Selected text >>

::::

Manzo Elementary: worth seeing, worth saving

by David Safier
I’m not easily blown away by a school. But I have to say, I was blown away during my tour of Manzo Elementary School in  Barrio Hollywood this morning.

I’ll admit, when a lovely, confident, knowledgeable fifth grader escorts me through the school, talking about the place with the proud sense of ownership of someone who’s showing me her home, I get a little weak-kneed. But I grew even more impressed when I talked with the principal, Mark Alvarez, and the school counselor who’s the driving force behind the school’s ecology project, Moses Thompson. They, along with the rest of the staff and the students, have created a place that should be a model for how a school can be transformed into something extraordinary.

Advertisement

I went to the school tour this morning not knowing what to expect. I just wanted to see why so many people are trying to protect Manzo from being closed. As Marissa (I hope I got her name right) Melissa led me around the school, I began to wonder why TUSD is keeping the place a secret. It’s a showcase for how a creative, visionary staff can transform a school into a place where students are involved and active participants, where learning is going on inside and outside the classroom.

I was told the two Board members in favor of closing the school, Miguel Cuevas and Alexandre Sugiyama, haven’t paid a visit, at least not recently. They shouldn’t say another word about the school until they see it for themselves. (Mark Stegeman also hasn’t paid a recent visit. He has suggested the school might be closed, then opened as a district-run charter school.)

::::

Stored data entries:
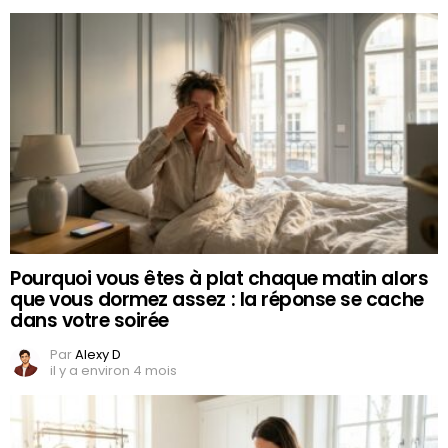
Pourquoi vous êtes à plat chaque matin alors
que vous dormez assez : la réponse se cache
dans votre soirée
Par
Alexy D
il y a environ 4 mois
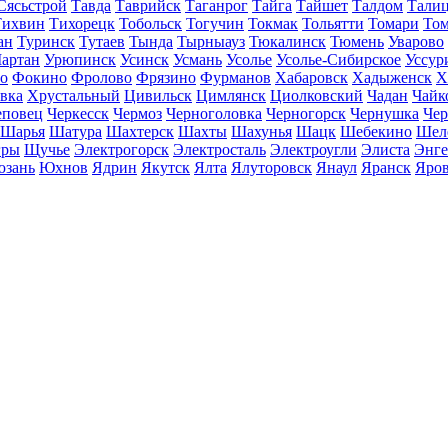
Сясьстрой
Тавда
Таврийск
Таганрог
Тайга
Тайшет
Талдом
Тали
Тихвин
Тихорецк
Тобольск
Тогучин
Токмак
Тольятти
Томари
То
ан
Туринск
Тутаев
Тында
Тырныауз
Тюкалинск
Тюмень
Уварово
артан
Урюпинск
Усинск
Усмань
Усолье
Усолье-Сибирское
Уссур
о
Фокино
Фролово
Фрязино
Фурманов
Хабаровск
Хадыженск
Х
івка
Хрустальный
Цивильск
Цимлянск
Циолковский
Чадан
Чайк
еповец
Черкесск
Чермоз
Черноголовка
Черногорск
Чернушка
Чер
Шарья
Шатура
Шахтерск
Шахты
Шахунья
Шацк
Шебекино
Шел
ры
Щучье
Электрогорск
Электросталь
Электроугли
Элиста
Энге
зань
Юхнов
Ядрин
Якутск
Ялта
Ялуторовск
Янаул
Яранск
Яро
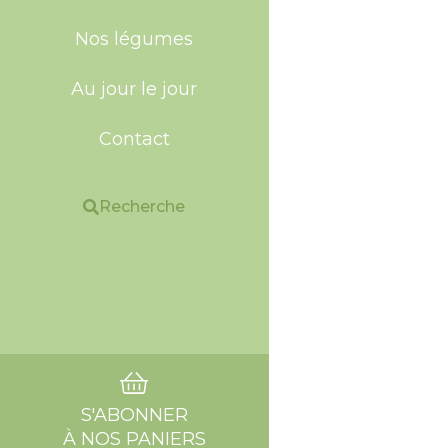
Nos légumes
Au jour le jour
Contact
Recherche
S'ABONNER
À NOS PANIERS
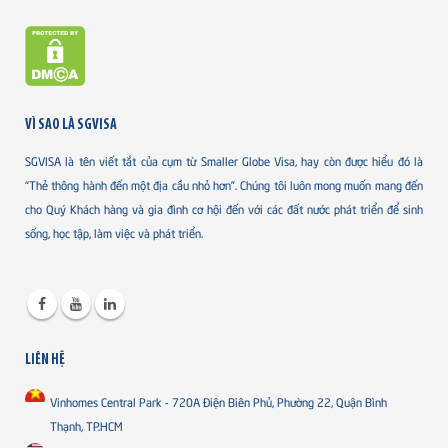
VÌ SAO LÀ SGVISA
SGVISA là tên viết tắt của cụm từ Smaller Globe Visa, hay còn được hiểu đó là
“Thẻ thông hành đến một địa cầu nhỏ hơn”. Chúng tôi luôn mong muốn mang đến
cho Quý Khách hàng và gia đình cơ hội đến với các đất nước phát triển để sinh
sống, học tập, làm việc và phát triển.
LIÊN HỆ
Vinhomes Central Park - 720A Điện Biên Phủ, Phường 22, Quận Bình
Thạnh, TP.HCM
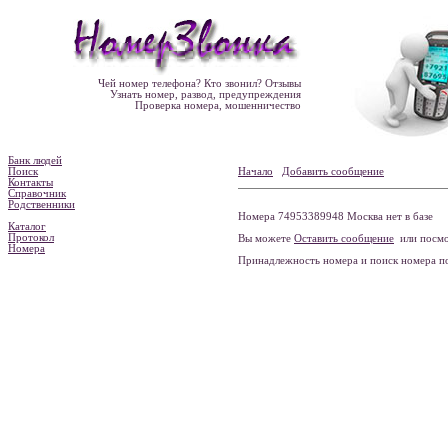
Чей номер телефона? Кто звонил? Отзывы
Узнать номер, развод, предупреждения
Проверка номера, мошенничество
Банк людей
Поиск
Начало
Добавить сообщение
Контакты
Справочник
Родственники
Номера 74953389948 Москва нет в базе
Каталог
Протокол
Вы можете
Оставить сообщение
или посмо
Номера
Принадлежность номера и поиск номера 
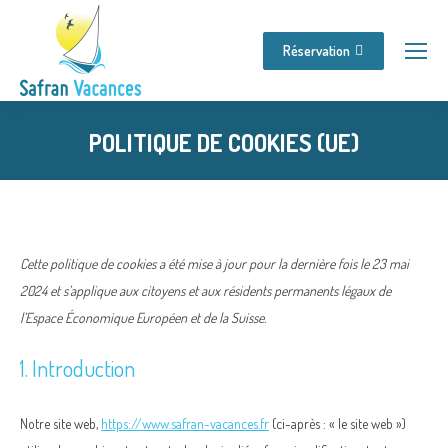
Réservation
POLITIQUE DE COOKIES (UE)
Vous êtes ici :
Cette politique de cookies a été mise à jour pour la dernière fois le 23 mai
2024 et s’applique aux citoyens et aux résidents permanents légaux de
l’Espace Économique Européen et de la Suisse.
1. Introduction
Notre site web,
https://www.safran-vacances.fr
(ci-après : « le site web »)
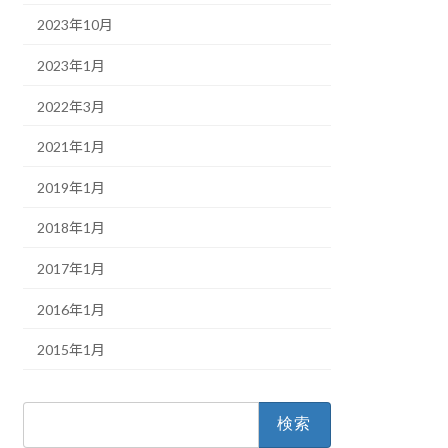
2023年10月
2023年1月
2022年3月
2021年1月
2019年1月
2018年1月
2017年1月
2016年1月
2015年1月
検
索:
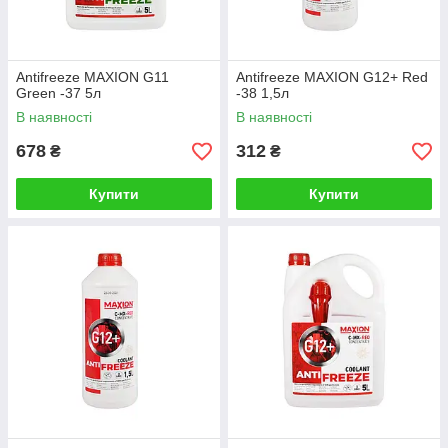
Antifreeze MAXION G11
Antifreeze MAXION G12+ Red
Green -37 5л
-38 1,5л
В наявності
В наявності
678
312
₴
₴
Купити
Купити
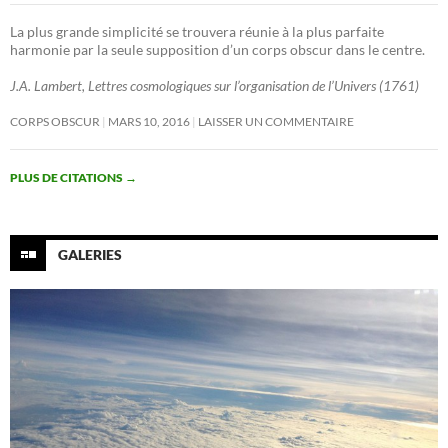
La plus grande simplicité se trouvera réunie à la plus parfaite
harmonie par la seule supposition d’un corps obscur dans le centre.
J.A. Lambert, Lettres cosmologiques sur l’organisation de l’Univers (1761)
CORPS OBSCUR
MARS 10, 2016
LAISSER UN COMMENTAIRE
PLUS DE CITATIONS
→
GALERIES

::::

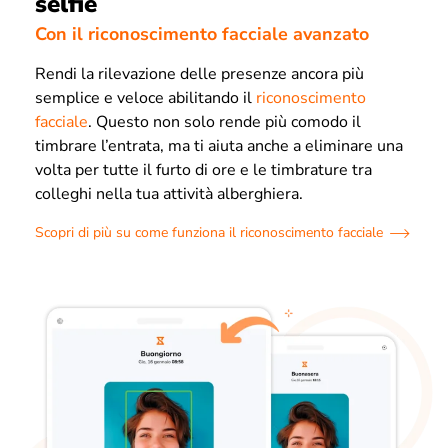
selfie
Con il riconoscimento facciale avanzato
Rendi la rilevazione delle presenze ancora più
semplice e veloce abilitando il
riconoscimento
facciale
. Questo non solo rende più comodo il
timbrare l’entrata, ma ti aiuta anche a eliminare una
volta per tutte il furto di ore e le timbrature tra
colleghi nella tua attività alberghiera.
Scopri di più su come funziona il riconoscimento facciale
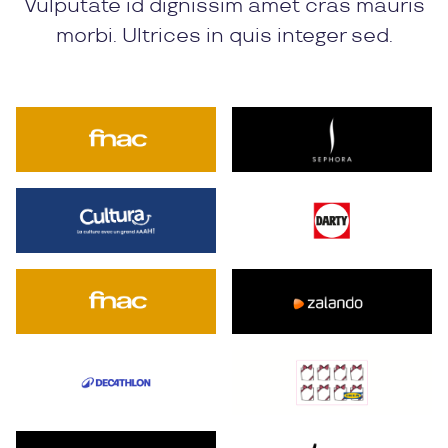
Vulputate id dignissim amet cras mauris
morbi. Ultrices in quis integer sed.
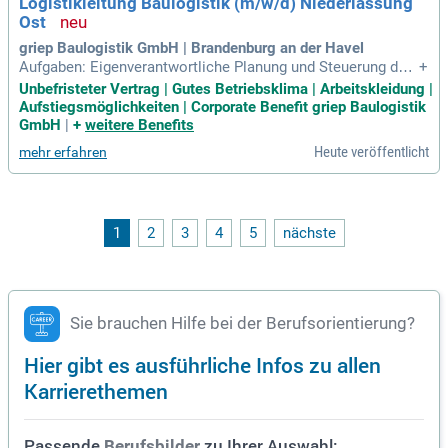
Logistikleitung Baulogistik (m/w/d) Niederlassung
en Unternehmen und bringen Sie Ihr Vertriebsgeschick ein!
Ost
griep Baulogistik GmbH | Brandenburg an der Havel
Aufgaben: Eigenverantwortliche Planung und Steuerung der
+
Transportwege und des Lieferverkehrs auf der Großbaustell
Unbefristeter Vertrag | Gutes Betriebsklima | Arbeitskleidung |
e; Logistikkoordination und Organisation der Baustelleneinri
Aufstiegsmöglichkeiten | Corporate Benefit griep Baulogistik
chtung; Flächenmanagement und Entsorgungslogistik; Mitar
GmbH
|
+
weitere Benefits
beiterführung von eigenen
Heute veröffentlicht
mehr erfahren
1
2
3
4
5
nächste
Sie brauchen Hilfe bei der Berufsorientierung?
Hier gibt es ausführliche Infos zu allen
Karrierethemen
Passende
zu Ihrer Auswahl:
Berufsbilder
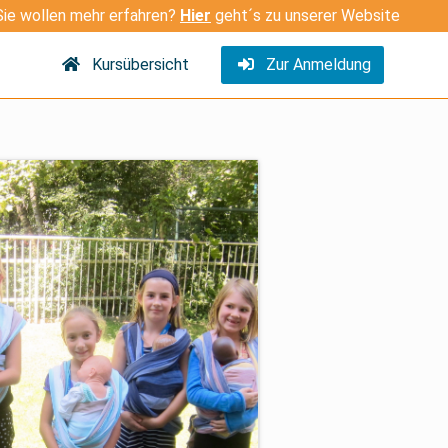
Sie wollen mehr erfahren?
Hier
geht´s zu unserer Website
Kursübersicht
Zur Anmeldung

::::

Study questions >>
1. In the Manzo Elementary post, reproduce the passage between "by David Safier" and "into something extraordinary.", inclusive, substituting "garden project" for "ecology project".
2. According to the Manzo Elementary post, why did the writer go on the school tour? Answer in one to three sentences.
3. Carry on the Manzo Elementary post from its last sentence.

Results for the exercise >>
1.
by David Safier
I’m not easily blown away by a school. But I have to say, I was blown away during my tour of Manzo Elementary School in  Barrio Hollywood this morning.

I’ll admit, when a lovely, confident, knowledgeable fifth grader escorts me through the school, talking about the place with the proud sense of ownership of someone who’s showing me her home, I get a little weak-kneed. But I grew even more impressed when I talked with the principal, Mark Alvarez, and the school counselor who’s the driving force behind the school’s garden project, Moses Thompson. They, along with the rest of the staff and the students, have created a place that should be a model for how a school can be transformed into something extraordinary.

2. The writer went without knowing what to expect. The goal was to see why so many people are trying to protect Manzo from being closed.

3.
Below the fold, you can look at a few pics I took this morning, but first, here’s a brief description. Manzo is one of those classic old brick elementary schools with classrooms ringing large open spaces. The area in the top photo is a traditional grass-and-picnic-table affair, though the large rain water cistern in the foreground is a bit unusual. The back space has been completely transformed. It’s a vegetable garden, a chicken coup, a composting space and, most recently, a greenhouse that will house a hydroponic area for tilapia which is currently inside one of the classrooms — and there’s more in various states of completion.

The students are involved in every phase of the project, from planning to building to implementation (Many of them were at school on a Saturday, proudly leading tours of interested adults). Marissa Melissa was able to describe it all to me in depth, but her special area is composting. She’s one of the students who gather leftovers from the cafeteria at lunch time, which is added to the compost heap and will eventually be used to nurture the soil. (I was told by a staff member that the cafeteria waste is weighed and charted daily to try and understand why some days produce more compostable material than others.) All around the school, cisterns are hooked to roof downspouts, and they supply the project’s water. In front of the chicken coop are two charts, one numerical, one a bar chart, tallying the number and kind of eggs the chickens lay. The eggs are collected and sold.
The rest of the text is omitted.